▶ [TEXT]
-- -- --

In seinem Beschluss vom 6. März 2025 – 3 StR 249/24 hat der Bundesgerichtshof (BGH) eine bedeutende Entscheidung zur Dolmetscherpflicht in der Hauptverhandlung getroffen. Im Mittelpunkt stand die Frage, ob das Fehlen eines Dolmetschers im Sinne des § 185 Abs. 1 GVG vorliegt, wenn zwar ein Dolmetscher anwesend ist, dieser jedoch nachträglich als ungeeignet gerügt wird.
Hintergrund der Entscheidung
Dem Verfahren lag die Revision eines Angeklagten zugrunde, der unter anderem wegen schweren Bandendiebstahls verurteilt worden war. Der Beschwerdeführer beanstandete, dass in der Hauptverhandlung ein Dolmetscher anwesend war, der zuvor in einem Parallelverfahren als Pflichtverteidiger eines Mitangeklagten tätig war. Aufgrund dieser Vorverbindung stellte er dessen Unparteilichkeit in Frage und sah darin eine Verletzung des Rechts auf ein faires Verfahren.

-- -- --

▶ [VORLIEGENDE DATEN]
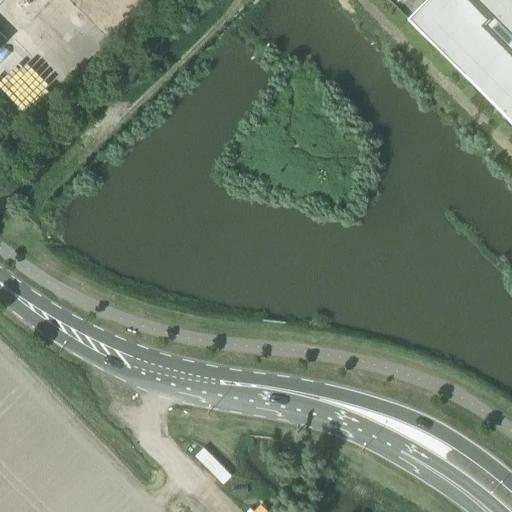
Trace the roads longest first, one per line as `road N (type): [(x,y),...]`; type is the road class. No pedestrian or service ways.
road 1 (tertiary): [(511,483),(461,444),(394,411),(110,345),(0,278)]
road 2 (tertiary): [(0,295),(133,375),(331,419),(370,434),(476,501)]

-- -- --

▶ [AUFGABEN]
**1.** Schreiben Sie aus dem Text zur Dolmetscherpflicht den Abschnitt von „Hintergrund der Entscheidung“ bis „ein faires Verfahren.“ wörtlich ab.
**2.** Setzen Sie den Text zur Dolmetscherpflicht im Anschluss an seinen letzten Satz fort.
Die Auflistung wird hier nicht benötigt.

▶ [LÖSUNGEN]
**1.**
Hintergrund der Entscheidung
Dem Verfahren lag die Revision eines Angeklagten zugrunde, der unter anderem wegen schweren Bandendiebstahls verurteilt worden war. Der Beschwerdeführer beanstandete, dass in der Hauptverhandlung ein Dolmetscher anwesend war, der zuvor in einem Parallelverfahren als Pflichtverteidiger eines Mitangeklagten tätig war. Aufgrund dieser Vorverbindung stellte er dessen Unparteilichkeit in Frage und sah darin eine Verletzung des Rechts auf ein faires Verfahren.

**2.**
Kernaussage des BGH
Der BGH stellte klar: Die bloße frühere Tätigkeit als Verteidiger in einem verwandten Verfahren stellt keinen absoluten Revisionsgrund dar, der die Anwesenheit eines Dolmetschers im Sinne von § 338 Nr. 5 StPO entfallen lässt. Maßgeblich sei, dass der Dolmetscher tatsächlich anwesend und tätig war. Ob ein Ablehnungsgrund vorliegt, ist eine andere – ggf. isoliert zu prüfende – Frage, berührt aber nicht die gesetzlich geforderte Präsenzpflicht.
„Ein Fehlen im Sinne des § 338 Nr. 5 StPO liegt nicht vor, wenn ein Dolmetscher während der gesamten Hauptverhandlung anwesend ist und seiner Funktion nachkommt.“ – BGH, Beschl. v. 6.3.2025 – 3 StR 249/24
Bedeutung für die Praxis
Diese Entscheidung ist richtungsweisend für Verfahren mit nicht deutschsprachigen Angeklagten:
-
Die bloße Kritik an der Eignung oder Unparteilichkeit eines Dolmetschers reicht nicht aus, um eine Verletzung der Verfahrensvorschriften geltend zu machen.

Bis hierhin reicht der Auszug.